Conseguí reunir algunas tarjetas de visita e incluso me hicieron un par de ofertas para una segunda ronda de entrevistas.

Me dije a mí mismo que debía aferrarme a esa pequeña esperanza. No era mucho, pero era algo, más de lo que me había dado el día anterior.

No podía llamarlo progreso. Ayer tenía un trabajo, aunque fuera miserable. Hoy, al menos, tenía posibilidades que parecía que valía la pena perseguir.

Aferrándome a ese pequeño atisbo de esperanza, regresé al apartamento. Estaba tan agotada como la noche anterior, quizá más. La idea de volver a pasar por lo mismo al día siguiente me revolvió el estómago.

Pues no lo hagas.

Estaba a punto de descartar la idea cuando dudé.
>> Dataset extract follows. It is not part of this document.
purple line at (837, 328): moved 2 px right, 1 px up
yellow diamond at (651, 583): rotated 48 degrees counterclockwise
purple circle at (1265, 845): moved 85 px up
Pensándolo bien, quizá no. Emma estaría fuera todo el día mañana con su novio, Malachi, y por fin tendría un poco de paz para buscar en Internet.

La llamada de Molly llegó poco antes del mediodía. «¿Estás ocupada?», preguntó, sin molestarse siquiera en saludar.
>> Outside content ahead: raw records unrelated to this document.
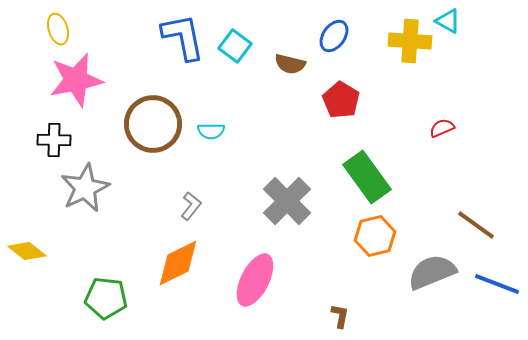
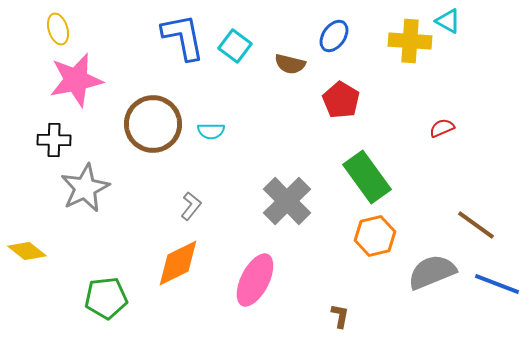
green pentagon: rotated 12 degrees counterclockwise
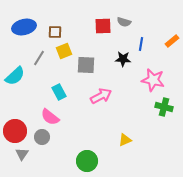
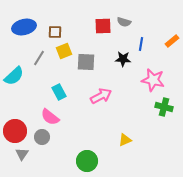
gray square: moved 3 px up
cyan semicircle: moved 1 px left
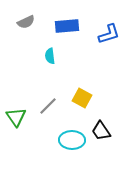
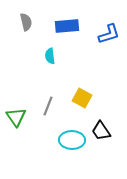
gray semicircle: rotated 78 degrees counterclockwise
gray line: rotated 24 degrees counterclockwise
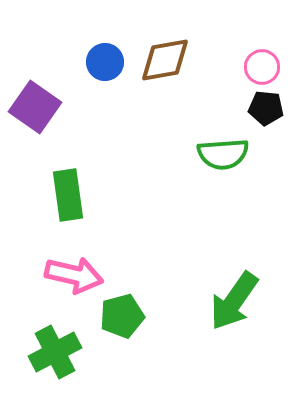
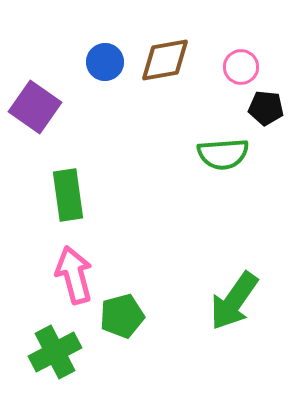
pink circle: moved 21 px left
pink arrow: rotated 118 degrees counterclockwise
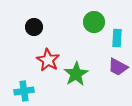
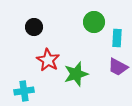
green star: rotated 15 degrees clockwise
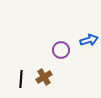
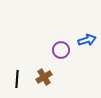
blue arrow: moved 2 px left
black line: moved 4 px left
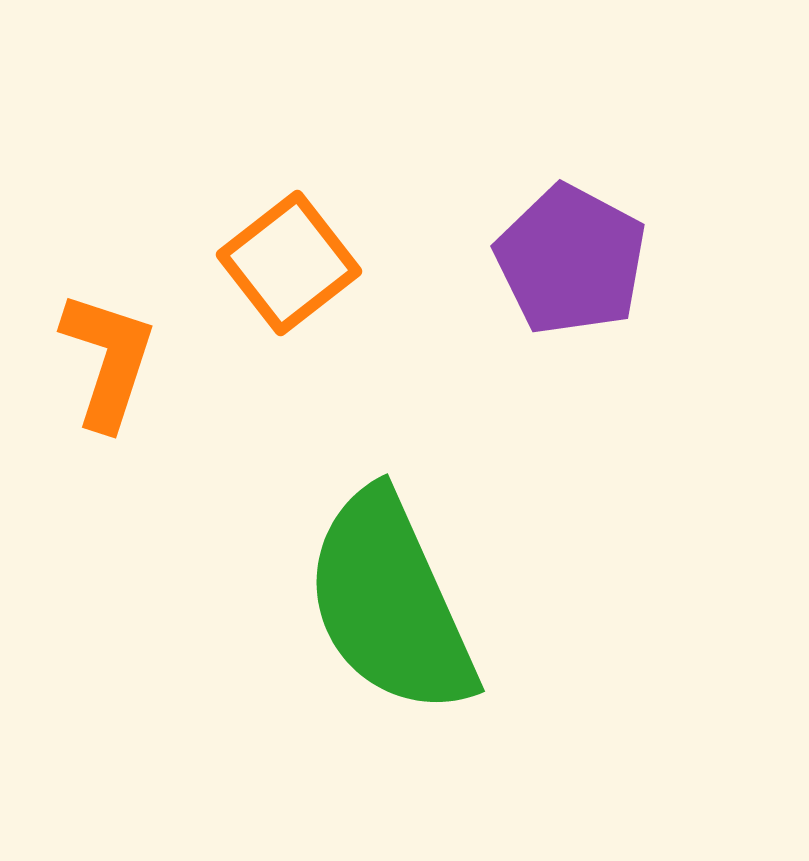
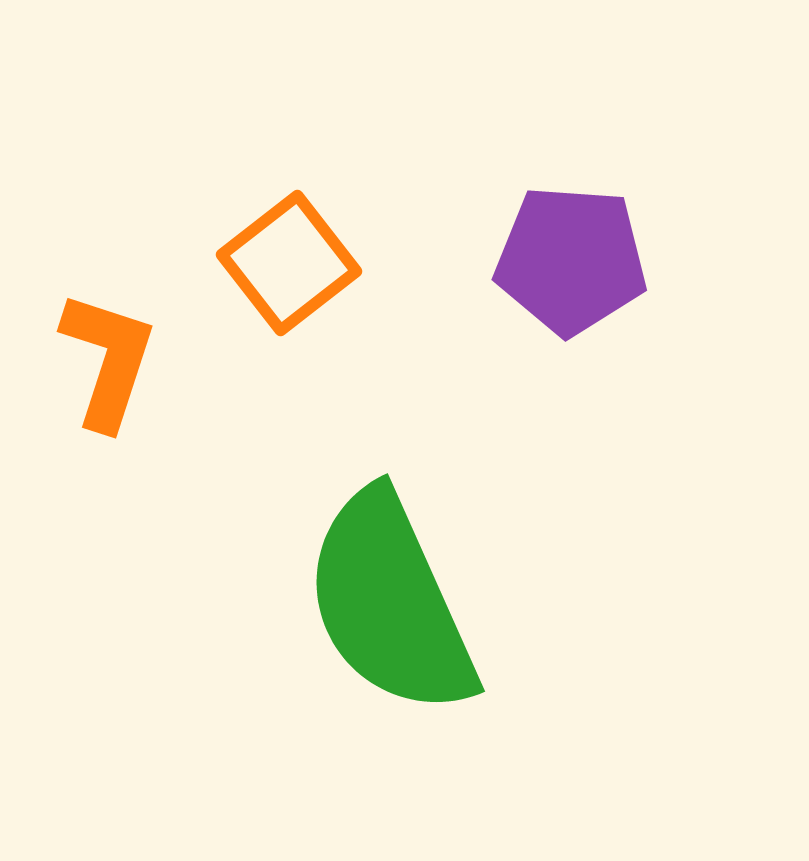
purple pentagon: rotated 24 degrees counterclockwise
Solté un suspiro. «Sí, aunque ojalá no lo estuviera. Llevo fuera desde las ocho intentando encontrar trabajo».

***

El domingo no salió según lo previsto.

El lunes no pintaba mejor: una entrevista se pospuso y otra se canceló por completo.
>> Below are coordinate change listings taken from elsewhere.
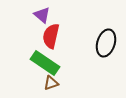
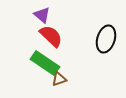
red semicircle: rotated 120 degrees clockwise
black ellipse: moved 4 px up
brown triangle: moved 8 px right, 4 px up
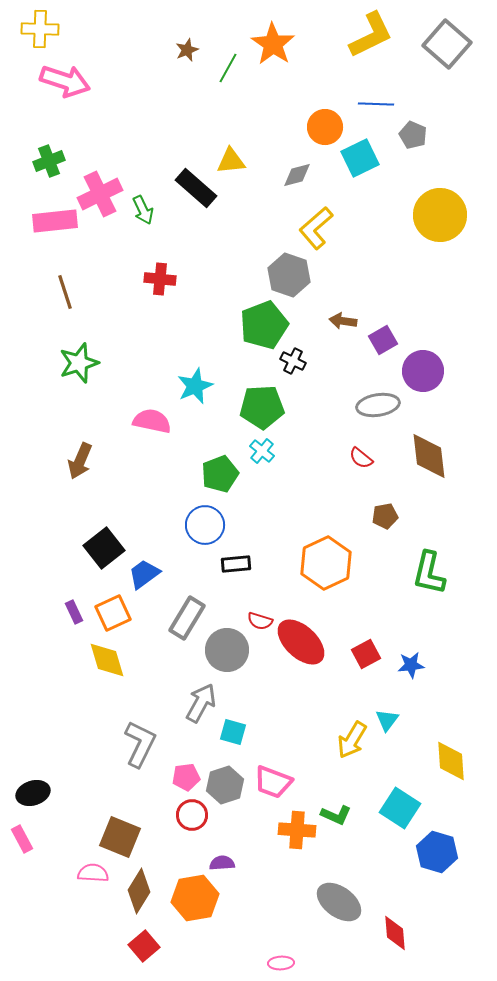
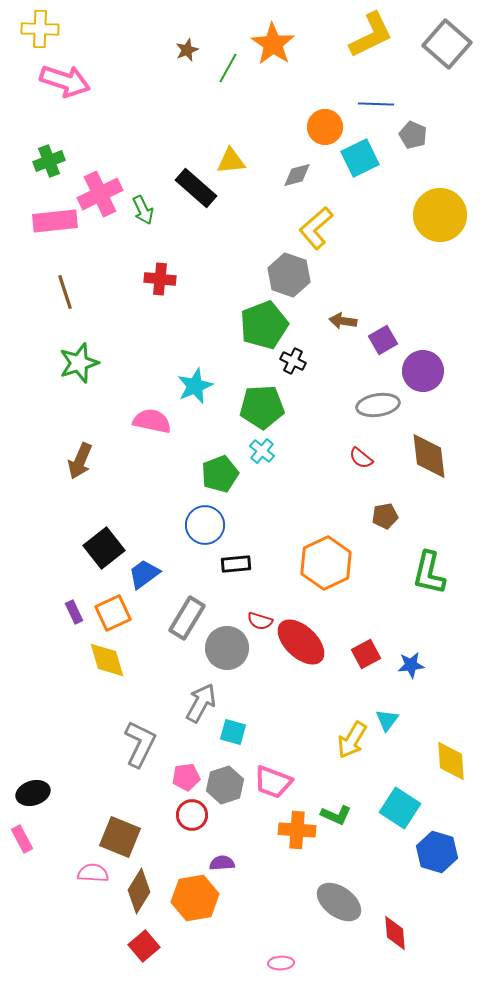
gray circle at (227, 650): moved 2 px up
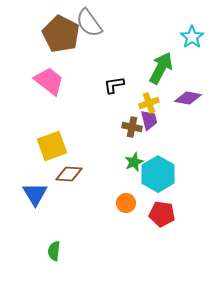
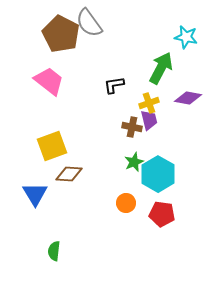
cyan star: moved 6 px left; rotated 25 degrees counterclockwise
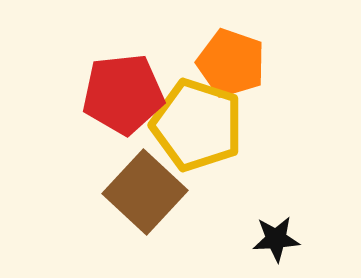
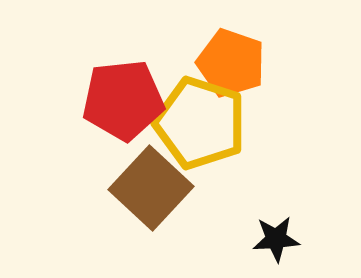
red pentagon: moved 6 px down
yellow pentagon: moved 3 px right, 2 px up
brown square: moved 6 px right, 4 px up
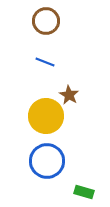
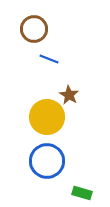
brown circle: moved 12 px left, 8 px down
blue line: moved 4 px right, 3 px up
yellow circle: moved 1 px right, 1 px down
green rectangle: moved 2 px left, 1 px down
«Tienes que comer», me instó Molly con suavidad. En su opinión, un estómago lleno resolvía la mitad de los problemas de la vida. «¿Dónde estás ahora mismo?».

Entrecerré los ojos, tratando de imaginar el lugar exacto. «Justo al final de la calle del MoMA».

La zona que rodea el Museo de Arte Moderno solía ser uno de mis lugares favoritos, pero hoy no era un día para pasear o disfrutar de las vistas. Seguía buscando trabajo, pero la suerte no estaba precisamente de mi lado.

«Perfecto. Hay un sitio...». Me envió una dirección. «Nos vemos allí en media hora, ¿vale?».

El lugar que Molly me recomendó era pequeño y estaba apartado de la carretera principal. Era exactamente el tipo de sitio peculiar en el que me encantaría trabajar, pero cuando pregunté si había vacantes, la mujer se limitó a sonreír educadamente y dijo que no.